-- Opening Marker --

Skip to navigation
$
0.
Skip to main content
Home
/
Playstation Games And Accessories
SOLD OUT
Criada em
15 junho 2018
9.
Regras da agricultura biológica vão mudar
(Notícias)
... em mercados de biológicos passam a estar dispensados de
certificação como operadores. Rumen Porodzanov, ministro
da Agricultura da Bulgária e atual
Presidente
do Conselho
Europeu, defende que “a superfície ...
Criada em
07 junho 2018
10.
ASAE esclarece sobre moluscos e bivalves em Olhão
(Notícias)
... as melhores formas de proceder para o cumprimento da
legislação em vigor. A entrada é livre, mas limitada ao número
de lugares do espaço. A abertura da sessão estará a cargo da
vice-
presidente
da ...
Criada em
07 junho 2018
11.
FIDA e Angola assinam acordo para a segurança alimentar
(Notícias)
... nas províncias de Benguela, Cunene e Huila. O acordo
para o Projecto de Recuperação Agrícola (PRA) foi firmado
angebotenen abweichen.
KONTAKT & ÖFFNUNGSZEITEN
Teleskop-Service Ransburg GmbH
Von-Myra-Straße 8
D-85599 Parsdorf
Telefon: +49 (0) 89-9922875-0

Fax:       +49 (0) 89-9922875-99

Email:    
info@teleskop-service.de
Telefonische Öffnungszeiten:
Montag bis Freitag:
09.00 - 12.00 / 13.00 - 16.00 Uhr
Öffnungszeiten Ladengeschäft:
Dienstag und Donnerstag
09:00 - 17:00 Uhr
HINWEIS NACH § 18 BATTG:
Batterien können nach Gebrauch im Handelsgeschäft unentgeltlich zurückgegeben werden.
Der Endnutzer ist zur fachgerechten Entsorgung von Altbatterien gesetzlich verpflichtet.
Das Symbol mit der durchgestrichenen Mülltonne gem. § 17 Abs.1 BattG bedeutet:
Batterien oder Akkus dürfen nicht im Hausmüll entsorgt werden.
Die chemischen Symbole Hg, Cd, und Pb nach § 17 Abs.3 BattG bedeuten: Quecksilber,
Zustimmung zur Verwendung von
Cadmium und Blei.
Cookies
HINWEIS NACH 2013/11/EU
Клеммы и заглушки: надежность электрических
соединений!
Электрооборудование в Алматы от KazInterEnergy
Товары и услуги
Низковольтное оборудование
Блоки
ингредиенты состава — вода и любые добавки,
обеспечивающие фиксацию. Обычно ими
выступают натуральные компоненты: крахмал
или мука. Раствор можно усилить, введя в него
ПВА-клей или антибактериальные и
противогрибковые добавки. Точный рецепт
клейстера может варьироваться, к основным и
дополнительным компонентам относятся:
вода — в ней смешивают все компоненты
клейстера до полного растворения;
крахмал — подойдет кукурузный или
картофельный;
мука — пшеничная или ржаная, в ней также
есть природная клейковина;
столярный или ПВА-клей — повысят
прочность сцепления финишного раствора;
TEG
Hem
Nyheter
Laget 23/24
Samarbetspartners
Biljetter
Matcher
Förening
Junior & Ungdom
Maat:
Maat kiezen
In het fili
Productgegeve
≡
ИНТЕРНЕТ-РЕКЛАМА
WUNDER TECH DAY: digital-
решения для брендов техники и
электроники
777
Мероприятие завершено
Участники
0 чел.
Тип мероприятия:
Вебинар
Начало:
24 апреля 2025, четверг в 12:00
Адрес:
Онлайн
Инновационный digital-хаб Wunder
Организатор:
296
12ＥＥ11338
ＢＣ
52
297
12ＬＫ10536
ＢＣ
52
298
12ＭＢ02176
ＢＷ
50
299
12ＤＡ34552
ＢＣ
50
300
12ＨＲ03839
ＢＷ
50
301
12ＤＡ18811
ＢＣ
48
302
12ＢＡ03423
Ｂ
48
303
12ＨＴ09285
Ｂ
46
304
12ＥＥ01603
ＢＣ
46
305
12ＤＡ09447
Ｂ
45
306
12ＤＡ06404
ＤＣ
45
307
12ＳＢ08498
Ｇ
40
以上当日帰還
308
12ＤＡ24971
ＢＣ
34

-- Closing Marker --

(Prompt):
With the first line of the material as the start and the line containing "para o Projecto" as the end, repeat that span exactly and add nothing.

(Result below):
Skip to navigation
$
0.
Skip to main content
Home
/
Playstation Games And Accessories
SOLD OUT
Criada em
15 junho 2018
9.
Regras da agricultura biológica vão mudar
(Notícias)
... em mercados de biológicos passam a estar dispensados de
certificação como operadores. Rumen Porodzanov, ministro
da Agricultura da Bulgária e atual
Presidente
do Conselho
Europeu, defende que “a superfície ...
Criada em
07 junho 2018
10.
ASAE esclarece sobre moluscos e bivalves em Olhão
(Notícias)
... as melhores formas de proceder para o cumprimento da
legislação em vigor. A entrada é livre, mas limitada ao número
de lugares do espaço. A abertura da sessão estará a cargo da
vice-
presidente
da ...
Criada em
07 junho 2018
11.
FIDA e Angola assinam acordo para a segurança alimentar
(Notícias)
... nas províncias de Benguela, Cunene e Huila. O acordo
para o Projecto de Recuperação Agrícola (PRA) foi firmado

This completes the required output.